The National Resistance Front announced today, Saturday, that it has launched a major attack against the Taliban movement in a number of northern Afghan provinces, including Panjshir province, and confirmed that it had "liberated" 3 areas, while the Taliban denied any military action in the country.

Isolated battles have been taking place for months between the National Resistance Forces led by Ahmed Masoud (son of the historical leader Ahmed Shah Masoud) and the ruling Taliban fighters in Kabul, but this attack is the first launched by Masoud's group since the fall of his stronghold in the Panjshir Valley (80 km north of Kabul) in September last September.

"This is our first attack since September," the front's foreign relations official, Ali Maysam Nazari, was quoted by the French Press Agency as saying, explaining that the attack included 12 states in the country, most of them in the north.

He stressed that his forces liberated 3 areas and seized the main roads in the advanced positions of the Taliban movement in the region, noting that "a number of Taliban fighters asked for a deadline to surrender."

But Taliban government spokesman Zabihullah Mujahid denied that there had been any "military incidents" in Panjshir or anywhere else in the country.

"The allegations made by some militants in the media are false," he wrote on Twitter, adding that "there are thousands of well-equipped soldiers of the Islamic Emirate of Afghanistan in Panjshir and other regions."
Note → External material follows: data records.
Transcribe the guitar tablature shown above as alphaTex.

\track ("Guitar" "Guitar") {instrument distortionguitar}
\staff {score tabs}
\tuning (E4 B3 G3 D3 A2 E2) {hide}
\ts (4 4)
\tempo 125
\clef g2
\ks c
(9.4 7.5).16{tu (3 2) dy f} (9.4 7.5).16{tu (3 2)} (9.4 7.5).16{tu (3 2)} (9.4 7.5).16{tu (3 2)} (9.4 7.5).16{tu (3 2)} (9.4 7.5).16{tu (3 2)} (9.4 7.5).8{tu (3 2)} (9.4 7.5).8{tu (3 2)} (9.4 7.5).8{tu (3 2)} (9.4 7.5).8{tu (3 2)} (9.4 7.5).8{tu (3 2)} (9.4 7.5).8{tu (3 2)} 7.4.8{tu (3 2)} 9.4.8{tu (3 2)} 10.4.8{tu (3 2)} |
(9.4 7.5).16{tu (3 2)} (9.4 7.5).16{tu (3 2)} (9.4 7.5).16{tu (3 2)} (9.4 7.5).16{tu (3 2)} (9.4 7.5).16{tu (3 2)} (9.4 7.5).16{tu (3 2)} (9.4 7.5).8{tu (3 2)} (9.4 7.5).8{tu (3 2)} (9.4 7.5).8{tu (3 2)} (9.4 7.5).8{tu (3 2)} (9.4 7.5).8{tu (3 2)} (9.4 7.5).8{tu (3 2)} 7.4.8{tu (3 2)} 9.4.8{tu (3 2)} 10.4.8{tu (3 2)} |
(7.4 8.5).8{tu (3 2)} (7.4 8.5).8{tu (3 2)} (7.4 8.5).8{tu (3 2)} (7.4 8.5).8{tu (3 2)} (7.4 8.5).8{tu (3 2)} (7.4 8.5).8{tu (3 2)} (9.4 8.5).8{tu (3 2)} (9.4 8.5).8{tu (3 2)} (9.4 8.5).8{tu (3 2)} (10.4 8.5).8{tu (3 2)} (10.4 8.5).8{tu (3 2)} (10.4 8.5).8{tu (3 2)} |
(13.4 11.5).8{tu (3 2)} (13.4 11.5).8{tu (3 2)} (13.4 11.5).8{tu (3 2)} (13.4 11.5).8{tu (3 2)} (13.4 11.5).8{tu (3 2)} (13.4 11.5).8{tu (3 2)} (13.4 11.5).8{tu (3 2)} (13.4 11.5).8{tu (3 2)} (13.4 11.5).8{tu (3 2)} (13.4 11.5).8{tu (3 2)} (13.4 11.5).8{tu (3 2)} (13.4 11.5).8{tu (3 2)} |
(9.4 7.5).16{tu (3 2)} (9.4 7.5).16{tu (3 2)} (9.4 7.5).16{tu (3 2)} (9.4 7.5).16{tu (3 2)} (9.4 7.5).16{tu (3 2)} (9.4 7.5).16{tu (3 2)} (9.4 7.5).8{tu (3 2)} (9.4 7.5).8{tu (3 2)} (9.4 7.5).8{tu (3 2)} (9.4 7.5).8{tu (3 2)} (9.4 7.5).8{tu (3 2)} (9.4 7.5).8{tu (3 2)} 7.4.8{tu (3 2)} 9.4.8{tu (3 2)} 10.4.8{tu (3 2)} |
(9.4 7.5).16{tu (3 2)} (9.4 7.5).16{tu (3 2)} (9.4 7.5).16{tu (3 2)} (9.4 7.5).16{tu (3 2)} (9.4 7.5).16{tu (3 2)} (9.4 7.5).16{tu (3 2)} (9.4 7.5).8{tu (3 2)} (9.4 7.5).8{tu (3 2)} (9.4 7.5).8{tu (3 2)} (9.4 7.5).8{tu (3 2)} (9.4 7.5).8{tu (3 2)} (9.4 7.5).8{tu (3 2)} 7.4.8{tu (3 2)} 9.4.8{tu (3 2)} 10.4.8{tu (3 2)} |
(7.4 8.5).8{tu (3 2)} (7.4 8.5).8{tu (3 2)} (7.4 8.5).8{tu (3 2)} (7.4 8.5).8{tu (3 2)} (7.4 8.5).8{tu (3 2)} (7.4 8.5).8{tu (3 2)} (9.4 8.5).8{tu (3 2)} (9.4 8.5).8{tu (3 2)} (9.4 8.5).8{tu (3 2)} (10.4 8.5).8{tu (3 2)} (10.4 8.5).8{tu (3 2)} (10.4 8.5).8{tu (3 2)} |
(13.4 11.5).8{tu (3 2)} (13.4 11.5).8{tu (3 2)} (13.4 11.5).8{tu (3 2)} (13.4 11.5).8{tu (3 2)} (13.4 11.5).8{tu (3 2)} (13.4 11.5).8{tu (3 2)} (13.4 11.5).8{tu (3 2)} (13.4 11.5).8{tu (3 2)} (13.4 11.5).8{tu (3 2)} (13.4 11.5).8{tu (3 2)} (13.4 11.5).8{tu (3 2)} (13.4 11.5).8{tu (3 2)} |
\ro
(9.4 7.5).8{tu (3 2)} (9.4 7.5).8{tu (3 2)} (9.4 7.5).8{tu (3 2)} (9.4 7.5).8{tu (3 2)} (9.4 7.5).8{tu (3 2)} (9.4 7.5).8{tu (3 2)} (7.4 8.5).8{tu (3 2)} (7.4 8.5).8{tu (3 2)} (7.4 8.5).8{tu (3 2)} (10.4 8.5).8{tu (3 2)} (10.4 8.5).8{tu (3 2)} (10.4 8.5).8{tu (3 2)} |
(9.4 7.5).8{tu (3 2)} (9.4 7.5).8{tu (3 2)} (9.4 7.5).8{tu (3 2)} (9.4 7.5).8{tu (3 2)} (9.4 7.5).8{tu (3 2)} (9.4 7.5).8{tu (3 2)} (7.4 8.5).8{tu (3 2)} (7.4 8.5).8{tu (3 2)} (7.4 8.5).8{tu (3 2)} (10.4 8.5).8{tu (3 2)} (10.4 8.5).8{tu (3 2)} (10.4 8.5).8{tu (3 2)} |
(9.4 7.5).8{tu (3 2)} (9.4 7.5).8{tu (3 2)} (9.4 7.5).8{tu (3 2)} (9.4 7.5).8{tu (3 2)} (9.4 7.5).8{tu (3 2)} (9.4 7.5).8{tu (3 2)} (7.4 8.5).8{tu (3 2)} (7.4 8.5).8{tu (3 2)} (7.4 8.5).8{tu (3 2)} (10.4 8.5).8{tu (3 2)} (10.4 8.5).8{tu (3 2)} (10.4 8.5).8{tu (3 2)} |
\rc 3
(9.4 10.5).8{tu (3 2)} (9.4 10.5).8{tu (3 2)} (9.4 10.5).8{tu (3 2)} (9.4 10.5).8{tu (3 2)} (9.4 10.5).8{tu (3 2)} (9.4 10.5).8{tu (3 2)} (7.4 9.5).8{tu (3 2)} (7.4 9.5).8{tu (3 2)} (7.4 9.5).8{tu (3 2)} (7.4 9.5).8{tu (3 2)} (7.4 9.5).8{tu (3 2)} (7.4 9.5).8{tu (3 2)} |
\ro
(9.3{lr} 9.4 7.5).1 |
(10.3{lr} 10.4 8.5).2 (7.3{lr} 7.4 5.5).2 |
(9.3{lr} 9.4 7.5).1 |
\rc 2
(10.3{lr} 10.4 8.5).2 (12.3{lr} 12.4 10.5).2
The National Resistance Front was unable to prevent the Taliban, who came to power in mid-August, from seizing Panjshir.

A meeting between Ahmed Masoud and Taliban Foreign Minister Amir Khan Mottaki, which was followed by informal discussions between the National Resistance Front and the Taliban delegation last January in Tehran, did not lead to any progress due to the deep differences between them.